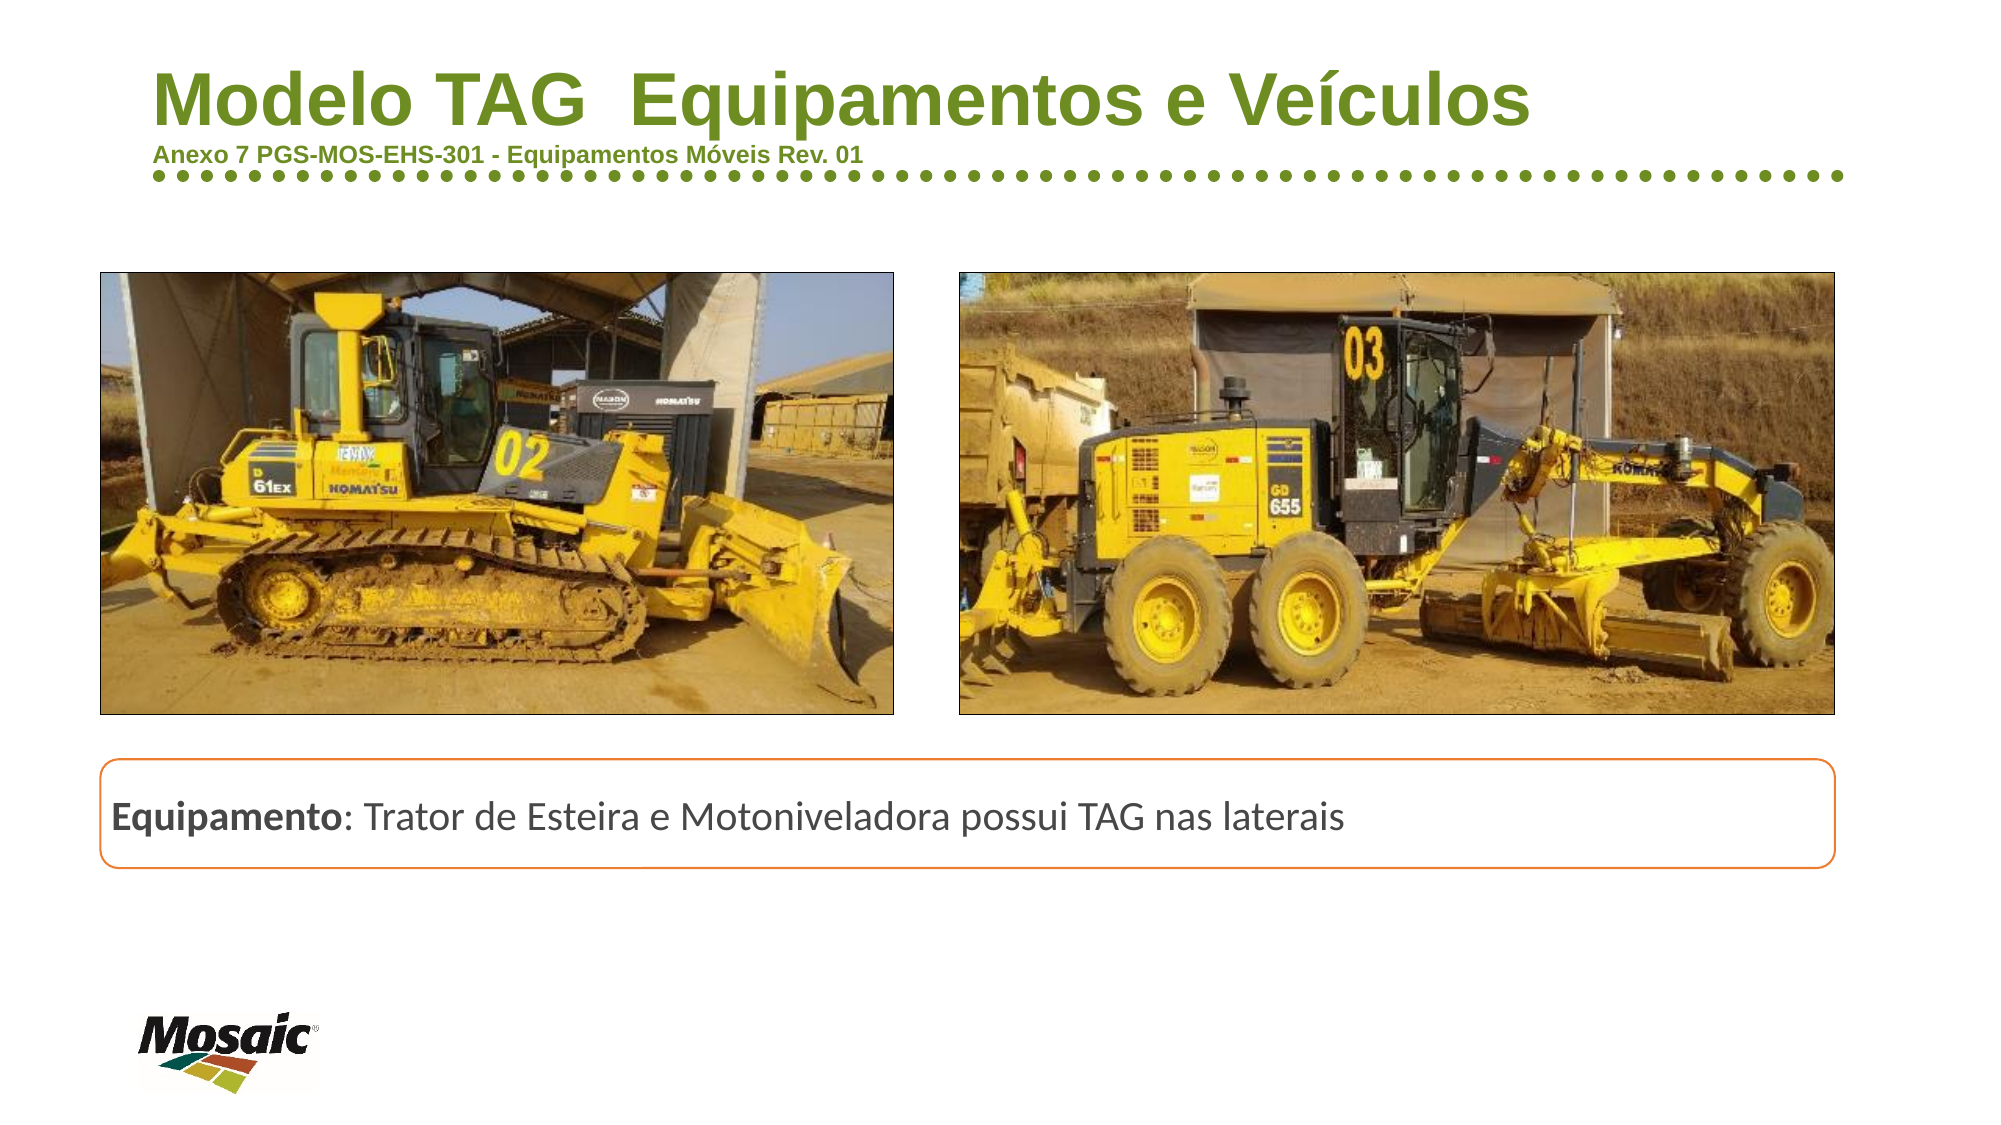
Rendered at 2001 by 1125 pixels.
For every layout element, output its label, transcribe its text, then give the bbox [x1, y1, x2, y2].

title Modelo TAG Equipamentos e Veículos Anexo 7 PGS-MOS-EHS-301 - Equipamentos Móveis Rev. 01 [137, 63, 1863, 140]
text_box Equipamento: Trator de Esteira e Motoniveladora possui TAG nas laterais [99, 758, 1836, 870]
picture [100, 272, 894, 715]
text_box [137, 140, 1868, 1022]
picture [138, 1022, 319, 1094]
picture [959, 272, 1835, 715]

....................

Copy out exactly the lines that run from the one holding "For every layout" through the end of the data above.

For every layout element, output its label, transcribe its text, then give the bbox [x1, y1, x2, y2].

title Modelo TAG Equipamentos e Veículos Anexo 7 PGS-MOS-EHS-301 - Equipamentos Móveis Rev. 01 [137, 63, 1863, 140]
text_box Equipamento: Trator de Esteira e Motoniveladora possui TAG nas laterais [99, 758, 1836, 870]
picture [100, 272, 894, 715]
text_box [137, 140, 1868, 1022]
picture [138, 1022, 319, 1094]
picture [959, 272, 1835, 715]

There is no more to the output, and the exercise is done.